◆ **What is expected**:
Return each line of the entries that mentions the word "left".

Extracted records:
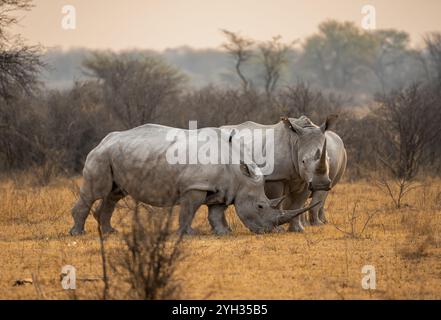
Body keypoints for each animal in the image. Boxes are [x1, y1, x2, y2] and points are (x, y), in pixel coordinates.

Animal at [69, 124, 316, 236]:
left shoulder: (224, 189)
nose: (270, 232)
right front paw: (188, 234)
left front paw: (224, 233)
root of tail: (103, 140)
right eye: (261, 206)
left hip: (115, 156)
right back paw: (78, 233)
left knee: (113, 195)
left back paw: (110, 233)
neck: (239, 172)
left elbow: (215, 212)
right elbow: (189, 210)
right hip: (101, 156)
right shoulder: (194, 186)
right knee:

◆ **Solution for this task**:
left shoulder: (224, 189)
left front paw: (224, 233)
left hip: (115, 156)
left knee: (113, 195)
left back paw: (110, 233)
left elbow: (215, 212)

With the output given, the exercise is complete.